Батюшков не болен - страница 5



Были среди вещиц и диковинные, например, турецкий казан. Прадед поэта захватил его в Очаковском сражении 1737 года. Казан служил янычарам и общим котлом, и чем-то вроде военно-полевого талисмана. Потерять его означало потерять воинскую честь. А теперь даниловские девки нагревали в “талисмане” воду в бане для мытья и стирки. Некоторые из предметов разобрали, отселяясь от отца, сёстры Варвара и Александра, когда тот повторно женился. Что-то ушло в приданое старшей Анне, венчанной здесь же, в Даниловском, с помещиком Абрамом Гревенсом. А часть вещей составила обстановку Даниловского уже в новое время – например, небольшой лакированный ящик, прозванный дворовыми “гробиком”. В нём лежала “чёрная нога”, которая, считали они, стучит по ночам на лестнице. В сражении с наполеоновской армией под Кульмом тестю Помпея – Николаю Кривцову – оторвало ногу, и остаток жизни он, действительно, проходил на чёрном голландском протезе. Его дочь Софья, выйдя замуж за Помпея, после смерти отца не пожелала расстаться с протезом, так “нога” оказалась в Даниловском. Возможно, в сознании Помпея она как-то увязывалась со старшим братом Константином – поэт Батюшков участвовал в той же военной кампании, что и Кривцов, хотя не был ранен.

Для маленького Помпея война была законченным прошлым. И батюшковские костыли, и протез тестя, хранившийся за шкафом, давно стали частью легенды. На костылях брат Константин вернётся в Даниловское из первого военного похода. Боевую отметину он получит на несколько лет раньше Помпеева тестя: в сражении под Гейльсбергом (1807), когда Наполеон громил коалицию. От ранения Батюшков оправится, но ревматические боли не будут давать ему покоя весь остаток жизни. В больном рассудке он разговаривает с ногой и даже пишет ей стихи.


Чтение книг создавало в уме образы, мало совместимые с миром провинциальной усадьбы. Взгляд, поднятый от страницы “Метаморфоз” Овидия, блуждал по заснеженному полю и упирался в лес. Вот села на ветку галка, и столбик снега упал на сугроб. Со двора понесли рогожи. Мелодия чужого языка переплеталась с пением крепостных девушек. Перечитывая батюшковские “Опыты в стихах и прозе”, Пушкин отметит “слишком явное смешение древних обычаев мифологических с обычаями жителя подмосковной деревни”[2]. Но таков был путь русской поэзии – к реальной, а не условной картине жизни, намеченный ещё Карамзиным и Державиным, продолженный Батюшковым, но до конца пройденный лишь самим Александром Сергеевичем.
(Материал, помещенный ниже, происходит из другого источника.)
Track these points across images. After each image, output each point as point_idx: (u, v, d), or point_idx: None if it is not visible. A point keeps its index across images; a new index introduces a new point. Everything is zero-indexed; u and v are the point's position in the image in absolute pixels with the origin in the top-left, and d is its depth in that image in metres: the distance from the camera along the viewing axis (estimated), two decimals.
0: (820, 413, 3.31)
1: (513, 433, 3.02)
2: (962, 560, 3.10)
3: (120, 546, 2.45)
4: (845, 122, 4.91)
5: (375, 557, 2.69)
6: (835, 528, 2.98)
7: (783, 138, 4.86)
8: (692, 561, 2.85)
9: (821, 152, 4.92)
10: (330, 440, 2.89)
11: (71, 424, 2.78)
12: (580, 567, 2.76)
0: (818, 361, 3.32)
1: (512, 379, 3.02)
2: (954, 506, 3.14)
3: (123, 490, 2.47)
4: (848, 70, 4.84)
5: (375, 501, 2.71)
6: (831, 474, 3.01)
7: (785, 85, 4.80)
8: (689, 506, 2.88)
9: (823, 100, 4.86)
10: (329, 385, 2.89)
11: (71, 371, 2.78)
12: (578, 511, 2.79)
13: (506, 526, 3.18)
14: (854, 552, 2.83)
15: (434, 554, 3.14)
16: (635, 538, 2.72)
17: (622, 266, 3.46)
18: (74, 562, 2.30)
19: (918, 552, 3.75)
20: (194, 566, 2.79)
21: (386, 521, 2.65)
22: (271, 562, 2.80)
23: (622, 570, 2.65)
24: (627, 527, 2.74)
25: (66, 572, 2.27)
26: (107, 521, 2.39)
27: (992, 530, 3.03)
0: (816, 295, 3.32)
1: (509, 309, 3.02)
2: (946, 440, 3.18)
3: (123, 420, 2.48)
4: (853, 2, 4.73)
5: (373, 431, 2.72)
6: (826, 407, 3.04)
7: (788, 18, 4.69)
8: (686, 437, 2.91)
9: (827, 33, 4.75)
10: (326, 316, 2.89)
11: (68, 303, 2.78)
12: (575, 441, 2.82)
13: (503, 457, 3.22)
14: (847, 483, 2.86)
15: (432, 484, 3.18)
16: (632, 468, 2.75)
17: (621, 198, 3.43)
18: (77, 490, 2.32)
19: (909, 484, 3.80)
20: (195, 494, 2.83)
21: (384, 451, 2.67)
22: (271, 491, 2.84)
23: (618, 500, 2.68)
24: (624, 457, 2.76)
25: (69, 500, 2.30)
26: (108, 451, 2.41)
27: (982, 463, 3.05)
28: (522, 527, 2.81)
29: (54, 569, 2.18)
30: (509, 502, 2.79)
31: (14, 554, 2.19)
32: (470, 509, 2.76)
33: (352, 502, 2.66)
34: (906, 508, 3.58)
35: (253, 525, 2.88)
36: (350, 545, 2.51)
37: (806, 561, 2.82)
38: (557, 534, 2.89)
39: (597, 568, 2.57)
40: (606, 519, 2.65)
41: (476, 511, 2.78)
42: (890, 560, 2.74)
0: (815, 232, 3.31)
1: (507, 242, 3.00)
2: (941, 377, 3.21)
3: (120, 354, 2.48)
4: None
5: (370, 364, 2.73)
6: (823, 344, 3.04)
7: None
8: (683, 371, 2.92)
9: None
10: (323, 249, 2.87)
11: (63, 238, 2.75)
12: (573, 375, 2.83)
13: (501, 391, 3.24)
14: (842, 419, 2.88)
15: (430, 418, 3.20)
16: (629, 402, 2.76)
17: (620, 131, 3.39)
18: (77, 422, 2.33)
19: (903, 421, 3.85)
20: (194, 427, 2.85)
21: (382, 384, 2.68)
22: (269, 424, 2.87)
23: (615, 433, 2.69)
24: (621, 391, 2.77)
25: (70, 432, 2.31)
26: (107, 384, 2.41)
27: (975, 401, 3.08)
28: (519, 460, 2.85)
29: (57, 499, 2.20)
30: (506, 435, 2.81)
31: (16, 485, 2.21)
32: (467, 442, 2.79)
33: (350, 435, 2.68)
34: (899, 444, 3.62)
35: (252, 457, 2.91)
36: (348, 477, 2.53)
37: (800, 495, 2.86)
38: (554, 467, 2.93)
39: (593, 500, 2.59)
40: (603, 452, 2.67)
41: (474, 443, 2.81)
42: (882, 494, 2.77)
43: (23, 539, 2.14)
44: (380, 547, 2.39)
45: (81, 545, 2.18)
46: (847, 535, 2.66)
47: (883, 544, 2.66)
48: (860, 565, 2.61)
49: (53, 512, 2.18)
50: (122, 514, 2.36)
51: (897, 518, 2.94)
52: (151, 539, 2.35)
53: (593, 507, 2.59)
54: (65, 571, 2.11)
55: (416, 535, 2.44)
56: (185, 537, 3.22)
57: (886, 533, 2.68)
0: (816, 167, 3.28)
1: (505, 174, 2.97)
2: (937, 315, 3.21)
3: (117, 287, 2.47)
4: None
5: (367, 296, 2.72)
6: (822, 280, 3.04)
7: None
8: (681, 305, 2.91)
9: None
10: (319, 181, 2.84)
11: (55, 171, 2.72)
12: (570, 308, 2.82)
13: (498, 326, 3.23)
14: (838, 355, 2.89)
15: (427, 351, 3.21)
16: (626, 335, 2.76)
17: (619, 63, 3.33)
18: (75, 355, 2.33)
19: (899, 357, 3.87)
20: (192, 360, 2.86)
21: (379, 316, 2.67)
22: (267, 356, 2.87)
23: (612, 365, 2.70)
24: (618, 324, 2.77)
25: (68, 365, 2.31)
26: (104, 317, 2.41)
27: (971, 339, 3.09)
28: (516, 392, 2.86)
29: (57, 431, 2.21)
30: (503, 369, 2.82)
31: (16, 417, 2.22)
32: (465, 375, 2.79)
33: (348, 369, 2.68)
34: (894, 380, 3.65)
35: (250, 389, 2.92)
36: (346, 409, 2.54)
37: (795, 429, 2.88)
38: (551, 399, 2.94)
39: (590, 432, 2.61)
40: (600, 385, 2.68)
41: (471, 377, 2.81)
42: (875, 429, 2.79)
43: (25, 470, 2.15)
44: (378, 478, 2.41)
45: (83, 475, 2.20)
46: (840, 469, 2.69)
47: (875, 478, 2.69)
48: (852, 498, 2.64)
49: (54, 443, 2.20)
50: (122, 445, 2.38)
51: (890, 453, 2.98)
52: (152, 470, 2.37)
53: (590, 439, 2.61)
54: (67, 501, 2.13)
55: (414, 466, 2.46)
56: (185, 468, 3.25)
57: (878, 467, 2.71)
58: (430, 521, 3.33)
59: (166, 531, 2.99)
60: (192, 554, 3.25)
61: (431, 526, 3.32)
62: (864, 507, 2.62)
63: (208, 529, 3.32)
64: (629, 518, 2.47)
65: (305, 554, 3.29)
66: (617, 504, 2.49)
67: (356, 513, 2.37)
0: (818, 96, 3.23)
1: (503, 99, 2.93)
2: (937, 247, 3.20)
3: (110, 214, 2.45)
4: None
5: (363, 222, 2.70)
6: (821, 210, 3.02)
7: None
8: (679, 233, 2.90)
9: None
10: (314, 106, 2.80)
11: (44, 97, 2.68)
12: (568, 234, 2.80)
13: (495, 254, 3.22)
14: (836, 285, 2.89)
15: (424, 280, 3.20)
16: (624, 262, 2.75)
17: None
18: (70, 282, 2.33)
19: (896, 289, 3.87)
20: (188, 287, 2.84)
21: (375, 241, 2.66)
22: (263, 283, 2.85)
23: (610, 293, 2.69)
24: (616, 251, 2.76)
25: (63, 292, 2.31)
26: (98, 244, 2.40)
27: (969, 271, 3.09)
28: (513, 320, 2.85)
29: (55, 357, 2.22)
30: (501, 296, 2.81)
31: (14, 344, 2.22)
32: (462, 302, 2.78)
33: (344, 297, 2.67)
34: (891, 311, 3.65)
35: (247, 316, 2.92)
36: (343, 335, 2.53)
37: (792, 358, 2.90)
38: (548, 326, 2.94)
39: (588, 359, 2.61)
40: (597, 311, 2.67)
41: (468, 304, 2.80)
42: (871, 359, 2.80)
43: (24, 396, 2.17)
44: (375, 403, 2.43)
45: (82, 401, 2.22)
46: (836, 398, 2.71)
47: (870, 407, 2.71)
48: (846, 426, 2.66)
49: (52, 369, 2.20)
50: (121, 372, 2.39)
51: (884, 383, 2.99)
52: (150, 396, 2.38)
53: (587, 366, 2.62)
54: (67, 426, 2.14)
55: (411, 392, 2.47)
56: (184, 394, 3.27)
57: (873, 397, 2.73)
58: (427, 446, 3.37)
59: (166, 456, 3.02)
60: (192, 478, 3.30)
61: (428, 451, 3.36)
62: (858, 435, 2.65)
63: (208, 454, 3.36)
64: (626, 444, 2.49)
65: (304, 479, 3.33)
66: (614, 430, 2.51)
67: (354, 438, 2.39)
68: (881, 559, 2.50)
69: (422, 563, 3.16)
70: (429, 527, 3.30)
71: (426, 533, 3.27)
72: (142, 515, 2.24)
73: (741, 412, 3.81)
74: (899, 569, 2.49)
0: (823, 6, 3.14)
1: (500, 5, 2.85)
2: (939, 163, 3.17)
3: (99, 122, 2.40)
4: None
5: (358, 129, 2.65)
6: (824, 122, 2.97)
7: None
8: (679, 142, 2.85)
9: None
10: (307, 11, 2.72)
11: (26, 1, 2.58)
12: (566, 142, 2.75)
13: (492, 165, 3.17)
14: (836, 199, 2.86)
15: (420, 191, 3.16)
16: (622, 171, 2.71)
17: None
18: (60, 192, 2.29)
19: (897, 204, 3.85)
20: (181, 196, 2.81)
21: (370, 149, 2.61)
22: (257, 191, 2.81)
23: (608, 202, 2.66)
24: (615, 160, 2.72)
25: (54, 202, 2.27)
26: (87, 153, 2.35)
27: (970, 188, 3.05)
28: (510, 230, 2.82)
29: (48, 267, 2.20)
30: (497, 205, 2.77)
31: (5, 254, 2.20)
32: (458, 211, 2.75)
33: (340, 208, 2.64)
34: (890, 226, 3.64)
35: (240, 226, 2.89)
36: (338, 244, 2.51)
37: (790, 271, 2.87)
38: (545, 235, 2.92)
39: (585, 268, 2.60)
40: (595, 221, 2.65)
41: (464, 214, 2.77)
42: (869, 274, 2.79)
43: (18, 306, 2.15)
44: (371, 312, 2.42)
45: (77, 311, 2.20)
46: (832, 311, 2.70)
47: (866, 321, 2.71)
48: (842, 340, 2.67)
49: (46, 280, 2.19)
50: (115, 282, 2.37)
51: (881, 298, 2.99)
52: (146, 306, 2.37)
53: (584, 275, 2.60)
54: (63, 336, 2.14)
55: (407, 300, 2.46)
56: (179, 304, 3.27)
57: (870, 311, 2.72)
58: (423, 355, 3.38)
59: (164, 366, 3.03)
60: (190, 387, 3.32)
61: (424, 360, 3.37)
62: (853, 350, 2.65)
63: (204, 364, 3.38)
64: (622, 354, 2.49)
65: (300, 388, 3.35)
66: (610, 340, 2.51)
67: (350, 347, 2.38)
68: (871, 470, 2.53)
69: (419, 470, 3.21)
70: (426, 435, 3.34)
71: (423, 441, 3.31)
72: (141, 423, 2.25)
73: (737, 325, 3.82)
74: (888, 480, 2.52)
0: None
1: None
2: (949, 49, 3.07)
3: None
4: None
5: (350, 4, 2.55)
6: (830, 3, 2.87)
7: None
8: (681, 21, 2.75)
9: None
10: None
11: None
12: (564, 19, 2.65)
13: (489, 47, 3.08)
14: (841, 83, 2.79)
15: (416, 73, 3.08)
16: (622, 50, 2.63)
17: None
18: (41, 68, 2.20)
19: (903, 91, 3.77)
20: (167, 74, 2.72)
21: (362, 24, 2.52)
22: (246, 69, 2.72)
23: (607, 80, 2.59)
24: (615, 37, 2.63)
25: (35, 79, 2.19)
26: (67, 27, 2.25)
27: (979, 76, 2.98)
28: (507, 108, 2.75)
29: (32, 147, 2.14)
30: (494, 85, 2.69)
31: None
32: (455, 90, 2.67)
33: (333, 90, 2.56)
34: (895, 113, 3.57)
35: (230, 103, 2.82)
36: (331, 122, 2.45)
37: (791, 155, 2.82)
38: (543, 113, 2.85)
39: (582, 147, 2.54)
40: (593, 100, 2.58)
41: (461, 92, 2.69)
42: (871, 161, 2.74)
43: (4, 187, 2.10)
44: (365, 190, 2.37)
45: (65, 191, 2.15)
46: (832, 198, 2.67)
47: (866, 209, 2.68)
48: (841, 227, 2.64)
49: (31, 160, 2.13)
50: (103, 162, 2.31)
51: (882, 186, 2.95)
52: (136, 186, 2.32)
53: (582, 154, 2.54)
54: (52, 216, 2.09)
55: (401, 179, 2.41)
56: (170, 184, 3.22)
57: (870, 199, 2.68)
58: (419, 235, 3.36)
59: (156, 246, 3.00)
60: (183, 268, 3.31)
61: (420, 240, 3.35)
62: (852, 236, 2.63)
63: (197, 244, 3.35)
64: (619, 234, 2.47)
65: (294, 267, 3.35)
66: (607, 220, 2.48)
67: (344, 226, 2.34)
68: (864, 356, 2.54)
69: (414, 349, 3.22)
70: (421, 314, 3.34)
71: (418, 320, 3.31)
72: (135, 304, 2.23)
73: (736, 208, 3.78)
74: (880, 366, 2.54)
Могилы Батюшковых-предков находились в “преддверии” Спасской церкви. Она стояла в дальнем конце парка – там, где рельеф идёт на подъём и резко обрывается к дороге. И прадед, и дед, и отец, и мать Помпея упокоились здесь. Двадцать лет назад Помпей планировал перенести сюда из Вологды прах старшего брата и даже добился разрешения на перезахоронение. Это было бы данью дворянской традиции, чтобы сыновья лежали рядом с отцами. Но всполошилась сводная сестра Варвара. Она была против, чтобы останки брата переместились в Даниловское, и даже написала письмо министру внутренних дел П.А. Валуеву. Во-первых, она была оскорблена тем, что Помпей не поставил её в известность. Во-вторых, сам поэт завещал похоронить его в Спасо-Прилуцком монастыре Вологды; в-третьих, в своё время Помпей не принял участия в обустройстве могилы брата, и не имел, по мнению Варвары Николаевны, морального права распоряжаться останками. В-четвёртых, Даниловское в её сознании было прочно связано с новой семьёй отца; она не хотела возвращаться туда, пусть даже на могилы. В Рукописном отделе Российской национальной библиотеки хранится черновик письма, которое по просьбе Помпея написала Варваре его жена Софья (сам он по-чиновничьи устранился). По тону этого “оправдательного письма” видно, насколько холодны стали их отношения. История с перезахоронением расстроила их. Помпей и сейчас, двадцать лет спустя, чувствовал себя уязвлённым. Трёхтомник брата, который он задумал, мог бы снова возвысить Его Высокопревосходительство. Он не мог предположить, что и могилы, и храм через каких-нибудь полвека уничтожат, а строчка поэта Батюшкова (“Минутны странники, мы ходим по гробам”) превратится из метафоры в жуткую советскую реальность.